Los medios de comunicación y la tecnología deberían darnos libertad para expresarnos, para pensar y opinar como cualquier otro lo hace. Pero sin embargo nos hemos vuelto más esclavos de nosotros mismos, más Incomunicados, siempre dependiendo y pensando en lo que los demás dirán. ¡Y ahora para colmo los rumores corren más rápido vía e-mail! Lo peor es que si solo existe una forma de pensar y de decir las cosas las sociedades se mueren, es el cambio, la renovación, la multiplicidad de ideas y opciones y sus combinatorias lo que da vida a una sociedad. Toda comunidad que no posee critica ni originalidad decae, envejece. Sin más opciones que tomar que la que nos conviene, para “no quedar mal” entramos en un círculo vicioso de mentira y auto represión que en definitiva no beneficia a nadie, ni siquiera al que se cree señor de la verdad. Porque él también cae en una mentira, sin nadie que ose contradecirlo realmente se cree sabio y seguro de sus principios y edictos. Vive una fantasía en la que él opina y los demás asisten como si realmente estuvieran de acuerdo,  dicen “Si” sin pensar demasiado por terror a represalias, cuando si cada uno dijera lo que piensa se darían cuenta que en realidad ninguno opina igual. Los dueños de la verdad se sienten con permiso a reprobar o aprobar a los demás y dar castigo, tal vez no directamente, pero tienen otros recursos. Antiguamente al que opinaba deferente lo quemaban vivo en la hoguera, la historia no ha cambiado demasiado, hoy en día se lo “quema” mediante la sanción social, cuchichean por los pasillos, hablan a escondidas, le “sacan el cuero” a sus espaldas. Ya que también nos hemos habituado no solo a disimular, sino al secreteo. La sociedad no es mas que un conventillo con infinidad de pasillos donde los que se encuentran se dedican al oficio de cazador furtivo y carnicero, “descueran” vivas a sus presas.

Ser verdadero no implica que debamos ofender sin necesidad a todo el que se nos cruce, decir la verdad no nos da derecho a creernos mejores que los demás o a juzgarlos. Decir la verdad y ser coherente con lo que se piensa no es lo mismo que ultrajar la paz y los sentimientos de los que nos rodean. La verdad no es escudo para los que tienen desprecio y odio. Porque al final de cuentas, somos humanos, y todos podemos equivocarnos. Y lo que diga debo decirlo a conciencia, sin ánimo de ofender.

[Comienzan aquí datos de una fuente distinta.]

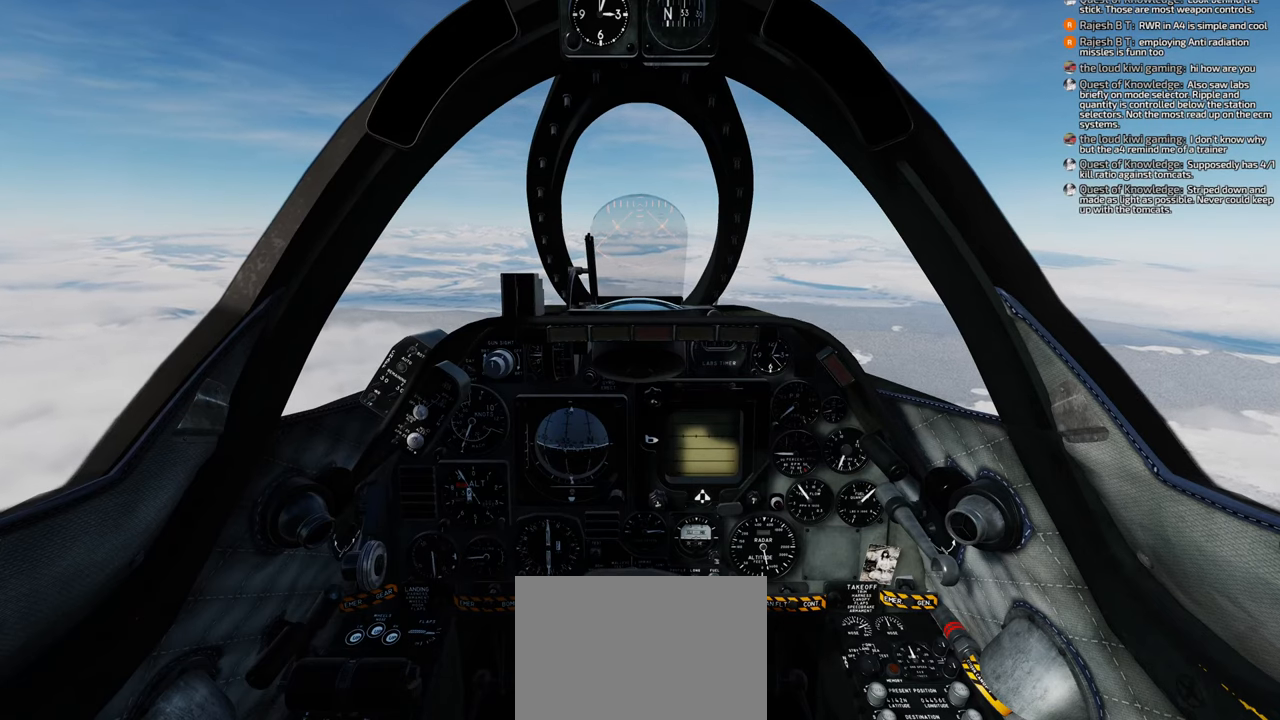
{"buttons": [], "left_stick": "center", "right_stick": "center", "events": []}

Hay distintas formas de decir la verdad, no necesariamente ha de ser tajante e hiriente.

-Un Nuevo Mundo

Si fuera posible que cada uno de nosotros dijera lo que piensa sin miedo, si cada uno pudiera expresarse libremente, la vida seria mucho más fácil. La comunicación mucho más exacta, ya que no deberíamos estar descifrando lo que nuestro interlocutor esconde o lo que sus gestos nos dicen más halla de las palabras. Si cada uno se mostrara como es sin pedir permiso, la vida seria más interesante aún. Las diferencias entre nosotros saltarían a la vista y conocernos sería un placer y no un caminar en la niebla para luego llevarnos una decepción. Si las diferencias se mostraran entonces habría de que platicar, de que discutir, algo para intercambiar, ¡incluso para pelear! Suena cínico, pero si solo encuentro gente que pretende ser lo que no es y todo lo que digo lo aprueba moviendo la cabeza mientras piensa todo lo contrario entonces ambos vivimos una mentira, y prefiero mil discusiones acaloradas y diferencias de ideas a conversar con un condescendiente y acomodaticio. ¡Una pelea por diferencia de opinión aunque más amarga, al menos es más real! Además es aburrido hablar con alguien que dice exactamente lo mismo que yo.

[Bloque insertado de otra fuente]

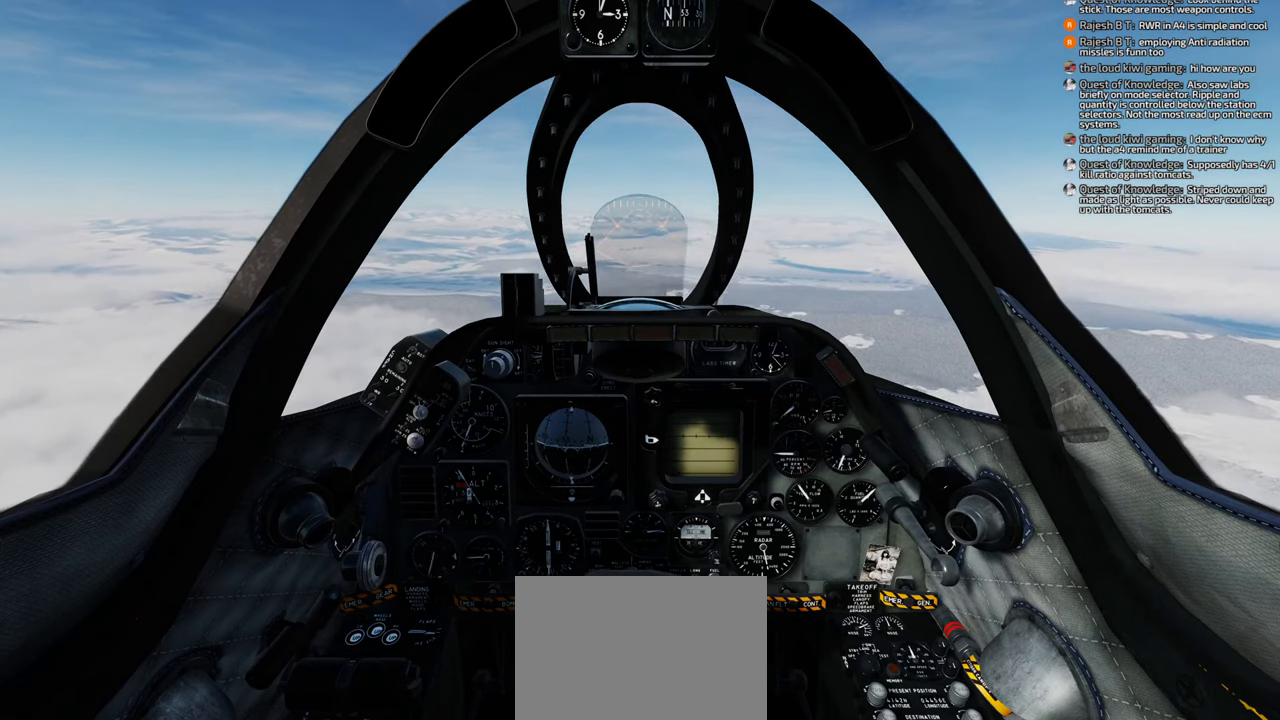
{"buttons": [], "left_stick": "center", "right_stick": "center", "events": []}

registrado: ME CACHE EN DIE

Decir la verdad nos trae paz, nos saca un peso de encima, nos libra de culpas. Decir la verdad y  poseer la libertad para decir lo que se piensa, deberían ser las únicas verdades absolutas. Por conclusión,  sería valido decir que para conseguir a ambas es preciso desarraigar todo prejuicio y tabú de la sociedad (o al menos no prestarles atención). Verdad y Libertad, ambas ideas se complementan y una no vive sin la otra, porque al final, “La verdad nos hará libres”.

– Glosario:

Verdad Absoluta: Argumento sin contradicciones. Imposible de ser negado único y universal.

Verdad Relativa: Las verdades relativas son aquellas ideas o proposiciones que únicamente son verdad en relación a alguna norma, convención o punto de vista. Verdades que pueden ser cuestionadas, que solo se cumplen si determinados elementos se encuentran en el momento. Argumento posible de ser criticado, re-pensado o refutado.

Descuerar: Murmurar de alguien, criticarlo a sus espaldas.

Tabú: La palabra tabú designa a una conducta, actividad o costumbre prohibida por una sociedad, grupo humano o religión, es decir, es la prohibición de algo natural, de contenido religioso, económico, político, social o cultural por una razón de utilidad social. Romper un tabú es considerado como una falta imperdonable por la sociedad que lo impone.. Hay tabúes fuertemente incorporados a las tradiciones de ciertas culturas, mientras otros responden a intereses políticos.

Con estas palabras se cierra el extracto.